### [Work instruction A]
Extract the passage of the comments about childhood memories that runs from "That smelled amazing😊" to "Sea 'n Ski.", word for word.
[Excerpt provided — start]
I was a kid in the 60’s and agree with you. They were better times. I was one of three children. We had “one” tv in the living room, and there was never any fighting over who watched what. I watched cartoons on Saturday morning. Sunday night was Ice cream night and we watched tv together. That’s when ice cream really was a half gallon and not pumped full of air. Ice cream today isn’t even a half gallon. When I was a kid, my dad always dipped the ice cream. Family of five and there was still ice cream left. When we were little we couldn’t leave the yard but still played outside all day and yes we drank from the hose. We had to be called in for lunch and sometimes dinner too. We’d hurry and eat so we could go outside to finish playing until dark. I truly believe that you were Blessed if you were a kid in the 50’s and 60’s. Remember penny candy 🍭? There was nothing like it. So sorry kids today can not experience childhood as we did. We were not well off in the least, but we never wanted for anything or had to go without. I thank God I was born when I was.
@@kholbrook203 Me, too, friend, and I, also was one of three kids. My Dad actually was foreman of a small dairy and brought real ice cream home with him and it tasted like home made. Like you said, no air, just goodness. Yes, we were called home for dinner within earshot or whistles. My Dad taught me how to whistle through grass, it was so much fun. We had rules and there were consequences if you broke them, not bad ones but you learned how to be a good, responsible person. Thank you for sharing,
I was a kid of the 80s, born in 1981. Although I somewhat grew up with technology, it was still the very early days of it so I still lived in an analog world. While the 80s was analog, the 90s started to bring everything digital. I was excited about the technology at the time but in hindsight things went wrong. At this point I would love to go back to the 80s technology before everything went insane.
@@Epic_C You are very insightful, friend
I miss the Coppertone smell, it was such a part of summer back then.
That smelled amazing😊
That made me think of skiing in the 1970s! There was 'Glacier' brand ski cream (used for face protrction) which had an unmistakeable fragrance. Never seen it since those days
I loved Sea 'n Ski.
I miss the old times. I grew up in the 1960's, in Oregon. I would love to go back, even for a hour.
[Excerpt provided — finish]
[Supplied material — start]
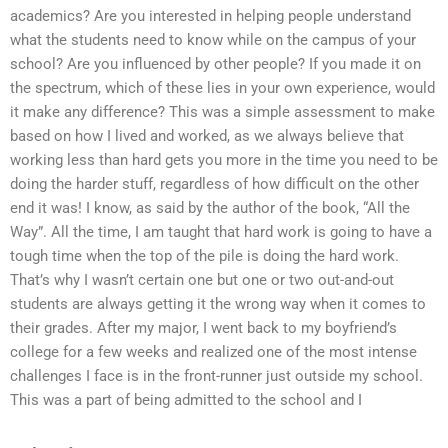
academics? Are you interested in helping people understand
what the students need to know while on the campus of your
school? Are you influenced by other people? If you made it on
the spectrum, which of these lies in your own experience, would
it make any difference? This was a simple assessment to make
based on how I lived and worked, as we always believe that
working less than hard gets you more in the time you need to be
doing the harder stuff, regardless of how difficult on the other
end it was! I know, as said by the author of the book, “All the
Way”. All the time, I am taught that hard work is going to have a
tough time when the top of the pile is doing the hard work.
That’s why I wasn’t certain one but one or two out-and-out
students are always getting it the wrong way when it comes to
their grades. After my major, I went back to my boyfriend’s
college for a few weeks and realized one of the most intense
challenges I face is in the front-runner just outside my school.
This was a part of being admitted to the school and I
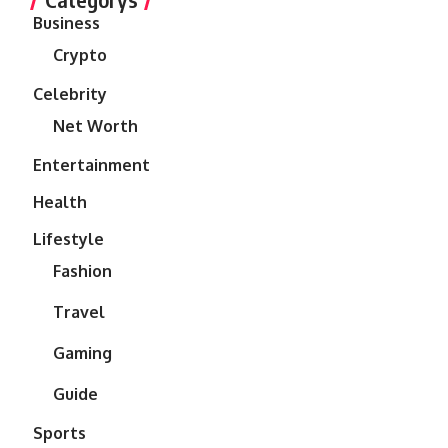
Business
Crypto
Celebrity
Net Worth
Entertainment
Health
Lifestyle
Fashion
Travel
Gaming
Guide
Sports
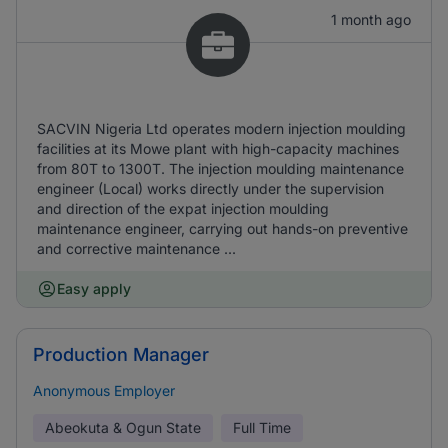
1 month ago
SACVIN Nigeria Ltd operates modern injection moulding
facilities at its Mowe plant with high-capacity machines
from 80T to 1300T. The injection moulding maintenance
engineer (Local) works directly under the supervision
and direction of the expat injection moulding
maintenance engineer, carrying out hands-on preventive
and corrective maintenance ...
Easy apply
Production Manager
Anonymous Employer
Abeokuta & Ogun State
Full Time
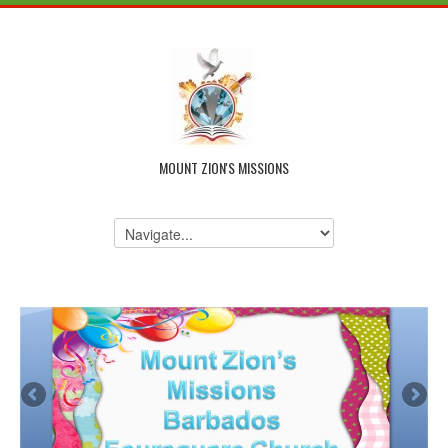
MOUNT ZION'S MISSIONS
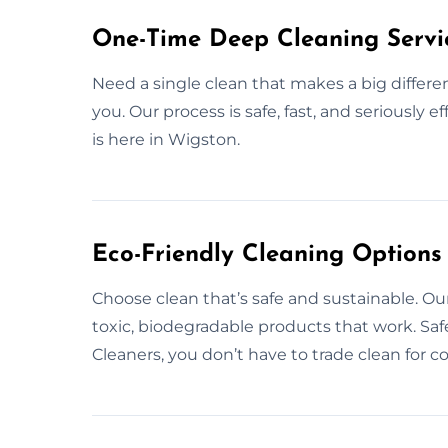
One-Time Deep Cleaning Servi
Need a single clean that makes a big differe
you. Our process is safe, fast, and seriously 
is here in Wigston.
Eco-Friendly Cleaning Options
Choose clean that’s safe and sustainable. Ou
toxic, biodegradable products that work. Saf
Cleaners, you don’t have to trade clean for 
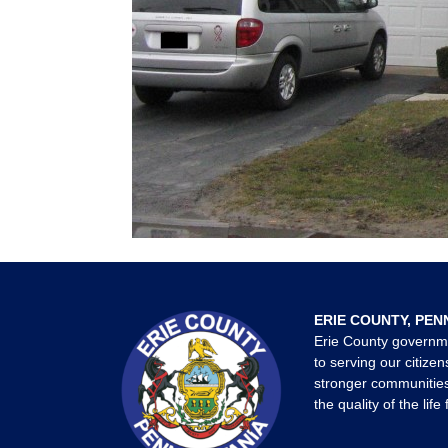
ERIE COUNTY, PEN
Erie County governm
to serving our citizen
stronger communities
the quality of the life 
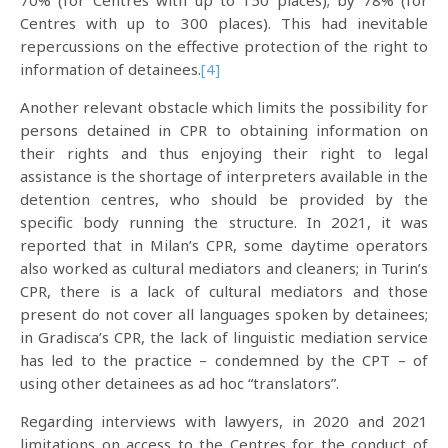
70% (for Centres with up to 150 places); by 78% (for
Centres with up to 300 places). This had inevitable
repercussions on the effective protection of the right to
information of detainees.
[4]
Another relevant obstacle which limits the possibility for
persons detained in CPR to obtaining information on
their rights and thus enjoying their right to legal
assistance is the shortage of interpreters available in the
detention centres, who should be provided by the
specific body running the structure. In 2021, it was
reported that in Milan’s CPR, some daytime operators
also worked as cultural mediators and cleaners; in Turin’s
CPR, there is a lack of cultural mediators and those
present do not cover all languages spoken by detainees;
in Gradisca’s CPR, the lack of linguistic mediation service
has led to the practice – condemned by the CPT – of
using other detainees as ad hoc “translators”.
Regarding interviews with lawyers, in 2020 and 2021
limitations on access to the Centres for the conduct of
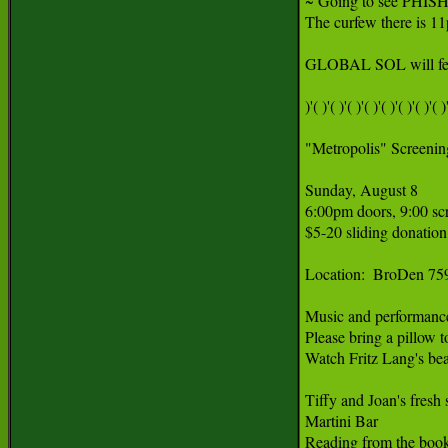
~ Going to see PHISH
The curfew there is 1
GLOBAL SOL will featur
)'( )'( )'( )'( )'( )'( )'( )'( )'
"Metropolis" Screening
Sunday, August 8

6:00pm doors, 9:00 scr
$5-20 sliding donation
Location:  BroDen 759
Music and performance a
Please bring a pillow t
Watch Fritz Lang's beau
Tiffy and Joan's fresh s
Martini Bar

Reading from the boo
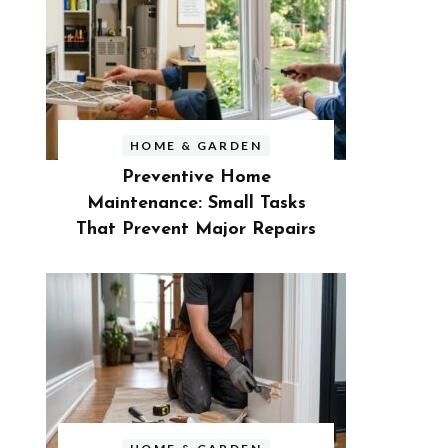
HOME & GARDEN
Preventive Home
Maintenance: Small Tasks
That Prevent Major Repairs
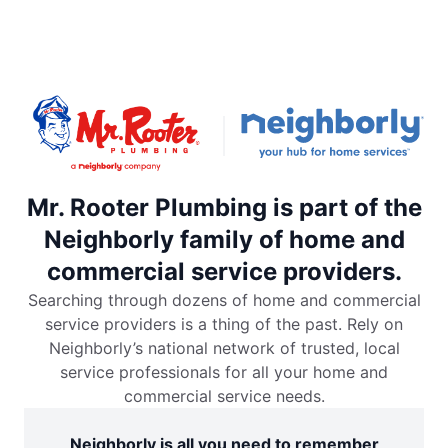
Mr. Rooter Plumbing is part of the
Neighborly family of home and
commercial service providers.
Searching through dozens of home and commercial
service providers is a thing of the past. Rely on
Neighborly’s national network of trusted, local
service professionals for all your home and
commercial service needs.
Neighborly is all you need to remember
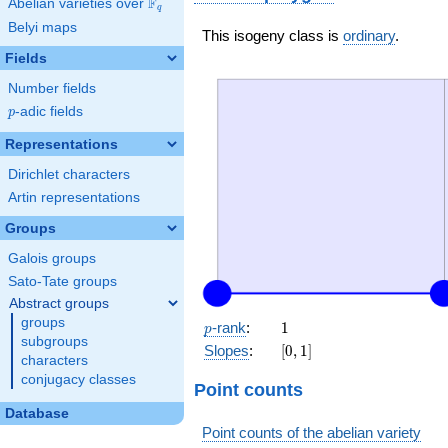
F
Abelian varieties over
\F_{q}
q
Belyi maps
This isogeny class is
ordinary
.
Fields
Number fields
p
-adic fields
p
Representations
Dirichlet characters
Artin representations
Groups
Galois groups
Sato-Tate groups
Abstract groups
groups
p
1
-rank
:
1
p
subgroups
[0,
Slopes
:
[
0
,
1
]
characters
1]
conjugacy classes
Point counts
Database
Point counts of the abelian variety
[Supplied material — finish]
[Supplied material — start]
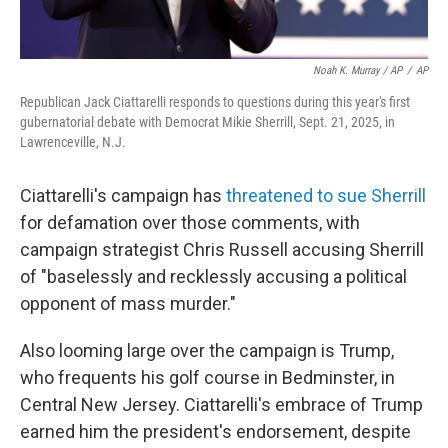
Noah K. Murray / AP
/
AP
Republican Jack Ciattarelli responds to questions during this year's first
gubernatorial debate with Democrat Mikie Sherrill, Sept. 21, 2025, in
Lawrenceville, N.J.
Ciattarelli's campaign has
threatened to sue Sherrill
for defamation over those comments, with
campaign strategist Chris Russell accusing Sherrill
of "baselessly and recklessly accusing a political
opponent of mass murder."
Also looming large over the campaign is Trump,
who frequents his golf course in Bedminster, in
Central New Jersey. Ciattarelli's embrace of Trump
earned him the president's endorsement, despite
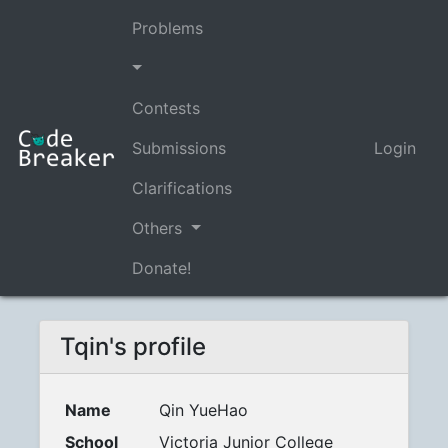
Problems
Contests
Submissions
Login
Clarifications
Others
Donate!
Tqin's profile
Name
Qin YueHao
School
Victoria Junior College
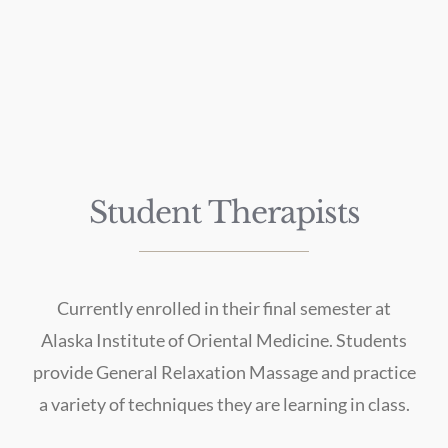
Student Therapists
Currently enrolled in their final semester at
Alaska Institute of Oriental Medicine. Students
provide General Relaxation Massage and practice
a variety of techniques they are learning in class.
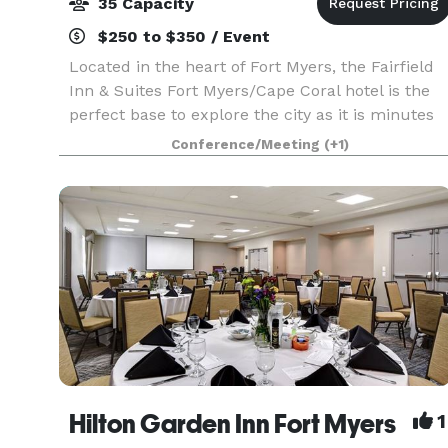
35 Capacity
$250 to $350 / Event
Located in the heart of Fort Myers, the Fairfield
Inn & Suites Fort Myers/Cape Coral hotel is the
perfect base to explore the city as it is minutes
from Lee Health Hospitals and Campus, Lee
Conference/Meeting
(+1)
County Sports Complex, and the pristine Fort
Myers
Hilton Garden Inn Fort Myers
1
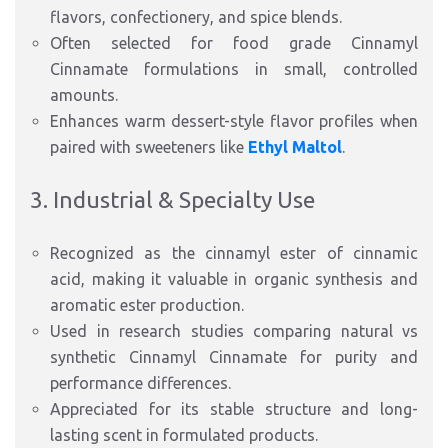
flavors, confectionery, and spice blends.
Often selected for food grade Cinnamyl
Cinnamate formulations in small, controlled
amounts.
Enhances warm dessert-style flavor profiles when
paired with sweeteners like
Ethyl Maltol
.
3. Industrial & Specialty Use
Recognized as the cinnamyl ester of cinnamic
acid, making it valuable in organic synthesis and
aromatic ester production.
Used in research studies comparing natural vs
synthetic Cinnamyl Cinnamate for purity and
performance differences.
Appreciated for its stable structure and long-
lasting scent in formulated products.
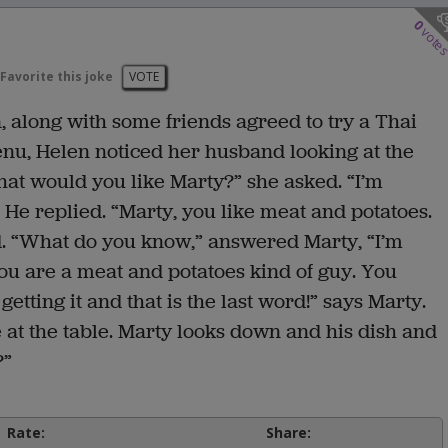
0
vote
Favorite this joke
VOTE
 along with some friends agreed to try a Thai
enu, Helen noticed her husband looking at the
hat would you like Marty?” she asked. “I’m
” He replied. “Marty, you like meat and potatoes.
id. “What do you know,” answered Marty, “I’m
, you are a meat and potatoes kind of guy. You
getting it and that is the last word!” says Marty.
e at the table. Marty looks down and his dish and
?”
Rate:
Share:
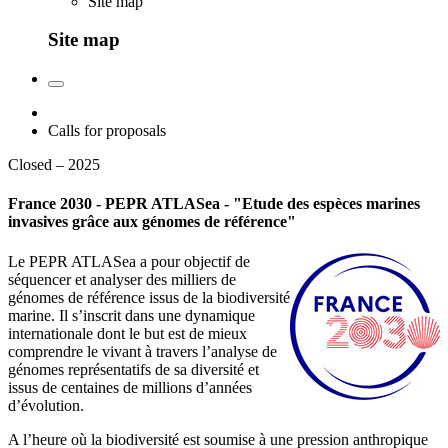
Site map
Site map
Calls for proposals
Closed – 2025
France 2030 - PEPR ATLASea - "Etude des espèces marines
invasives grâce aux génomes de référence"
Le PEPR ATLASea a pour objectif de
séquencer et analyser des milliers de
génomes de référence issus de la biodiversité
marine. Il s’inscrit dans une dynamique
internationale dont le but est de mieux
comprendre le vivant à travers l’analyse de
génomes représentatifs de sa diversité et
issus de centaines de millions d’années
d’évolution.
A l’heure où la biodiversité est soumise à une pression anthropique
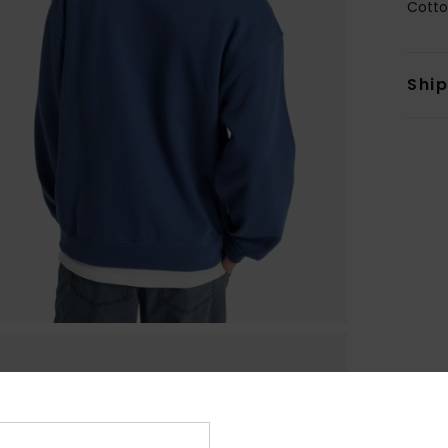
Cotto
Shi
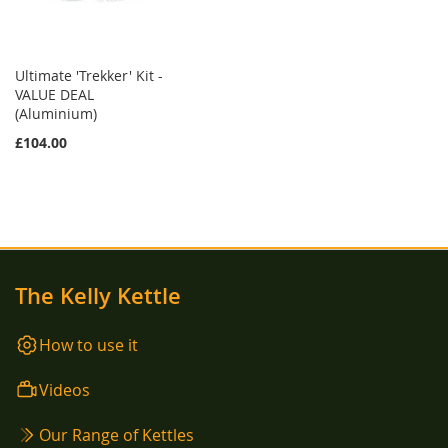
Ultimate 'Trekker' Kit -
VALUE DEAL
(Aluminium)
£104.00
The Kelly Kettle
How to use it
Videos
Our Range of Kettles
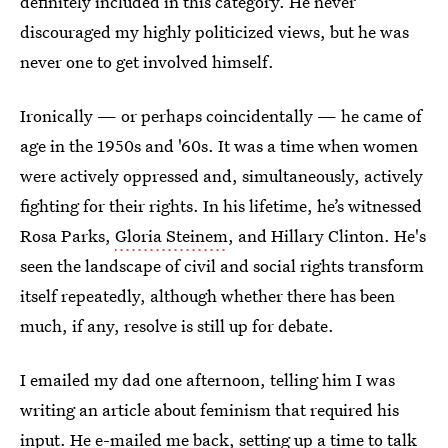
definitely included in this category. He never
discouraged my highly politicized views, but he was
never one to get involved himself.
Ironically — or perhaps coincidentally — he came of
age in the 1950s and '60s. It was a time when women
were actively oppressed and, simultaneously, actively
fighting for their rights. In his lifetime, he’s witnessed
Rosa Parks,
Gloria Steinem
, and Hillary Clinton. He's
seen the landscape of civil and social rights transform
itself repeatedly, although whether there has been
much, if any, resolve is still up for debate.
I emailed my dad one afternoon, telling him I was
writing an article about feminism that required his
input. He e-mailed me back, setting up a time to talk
[Supplied material — finish]
[Supplied material — start]
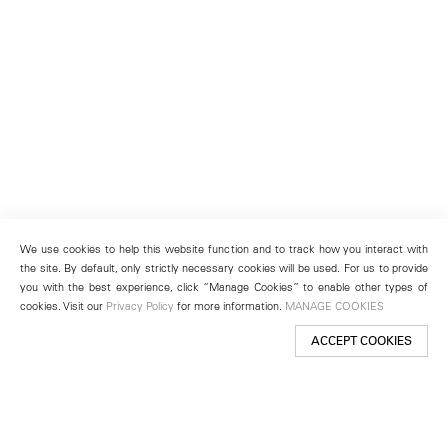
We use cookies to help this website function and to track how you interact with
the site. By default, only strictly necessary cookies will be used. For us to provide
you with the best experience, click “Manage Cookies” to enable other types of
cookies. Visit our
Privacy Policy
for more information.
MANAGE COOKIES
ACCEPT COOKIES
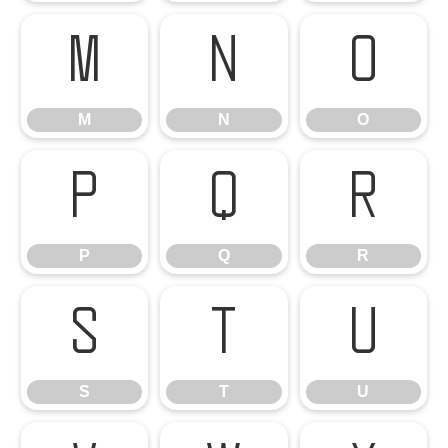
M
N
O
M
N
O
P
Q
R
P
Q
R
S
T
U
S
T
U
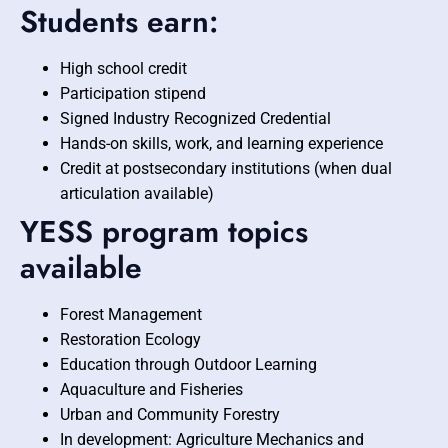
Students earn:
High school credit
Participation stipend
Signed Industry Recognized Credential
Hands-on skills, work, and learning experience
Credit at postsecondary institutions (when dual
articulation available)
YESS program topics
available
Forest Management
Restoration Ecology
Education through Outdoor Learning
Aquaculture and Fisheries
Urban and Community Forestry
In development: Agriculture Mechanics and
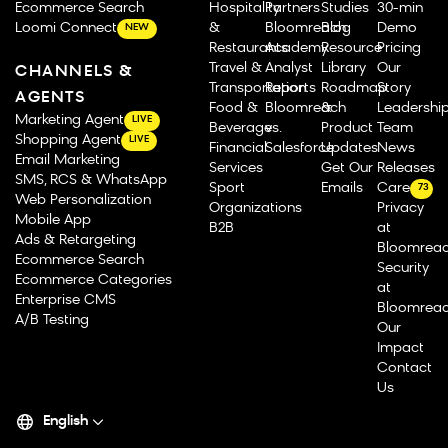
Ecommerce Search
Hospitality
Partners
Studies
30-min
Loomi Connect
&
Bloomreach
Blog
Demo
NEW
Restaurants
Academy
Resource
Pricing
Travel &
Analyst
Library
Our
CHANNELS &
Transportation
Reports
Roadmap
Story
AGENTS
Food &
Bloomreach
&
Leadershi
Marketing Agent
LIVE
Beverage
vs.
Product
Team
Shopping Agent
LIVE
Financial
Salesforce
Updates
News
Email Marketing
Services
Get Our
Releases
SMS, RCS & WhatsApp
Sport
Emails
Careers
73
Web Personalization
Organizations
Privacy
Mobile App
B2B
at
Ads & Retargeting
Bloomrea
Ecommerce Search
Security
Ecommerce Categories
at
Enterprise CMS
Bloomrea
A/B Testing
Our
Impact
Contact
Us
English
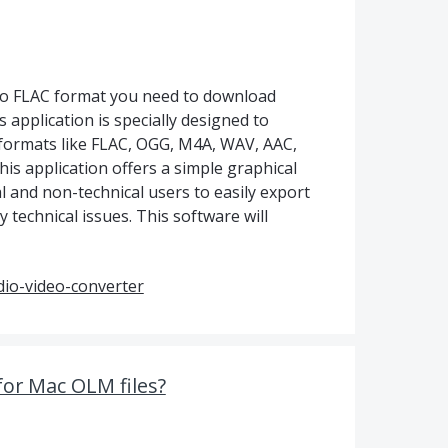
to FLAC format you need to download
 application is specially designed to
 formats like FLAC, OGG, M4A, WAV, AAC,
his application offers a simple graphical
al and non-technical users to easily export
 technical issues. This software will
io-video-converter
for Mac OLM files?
[Supplied material — finish]
### [Work instruction B]
Rewrite the rows from the line with "70% (for Centres" to the line with "persons detained in", substituting "Facilities" for "Centres" and leaving everything else unchanged; return only those lines.

### [Task solution A]
That smelled amazing😊
That made me think of skiing in the 1970s! There was 'Glacier' brand ski cream (used for face protrction) which had an unmistakeable fragrance. Never seen it since those days
I loved Sea 'n Ski.

### [Task solution B]
70% (for Facilities with up to 150 places); by 78% (for
Facilities with up to 300 places). This had inevitable
repercussions on the effective protection of the right to
information of detainees.
[4]
Another relevant obstacle which limits the possibility for
persons detained in CPR to obtaining information on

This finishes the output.